Artificial silk is an important article of commerce. It is made in several different ways and of various substances. Some artificial silk is made of collodion, some again is made of cellulose the substance of which the cell walls of young plants is composed; gelatine is also used in making this commodity. As a rule it is easy to distinguish artificial from real silk, for usually the imitation consists of flat fibres or at least fibres quite different to the smooth rods of real silk. The iodine test is often sufficient indication, for with this chemical true silk is coloured brown.
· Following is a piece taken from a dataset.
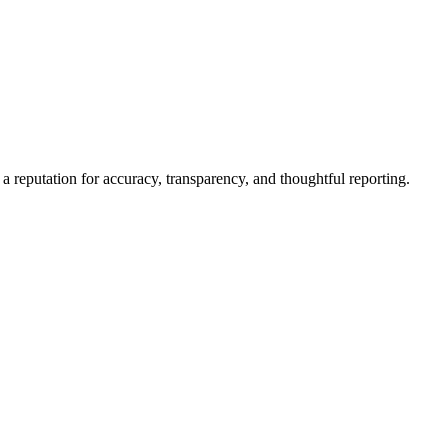
a reputation for accuracy, transparency, and thoughtful reporting.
Space or lack of it does not allow us to describe how the microscope may be and is applied to other manufactures, even the miller uses the instrument, for it will tell him if his flour is of pure wheat, and in this manner. He puts a little flour in a drop of water on a slide and covers with a cover slip; then, for a moment or two, he rubs the cover glass to and fro over the water and flour and examines his specimen under the microscope. If his flour be of wheat, he will see fairly stout spindle shaped strings, if it be of rye no strings appear, whilst maize flour gives very small strings. These are called gluten strings and wheat is very rich in gluten.


CHAPTER XX
THE MICROSCOPE AND CAMERA ALLIED

Photography is such a popular hobby in these days, that the enthusiast who possesses both camera and microscope, is certain, sooner or later, to wish to take permanent records of some of the beautiful objects revealed to him by the latter instrument. The production of high-power photo-micrographs, as the pictures of highly magnified objects are called, can only be carried out by those who are skilled in the use of both camera and microscope and are possessed of considerable patience. There is nothing to prevent any amateur photographer who possesses a bellows camera—box cameras cannot be used for this work—from producing excellent low-power photo-micrographs, that is to say pictures of objects less highly magnified.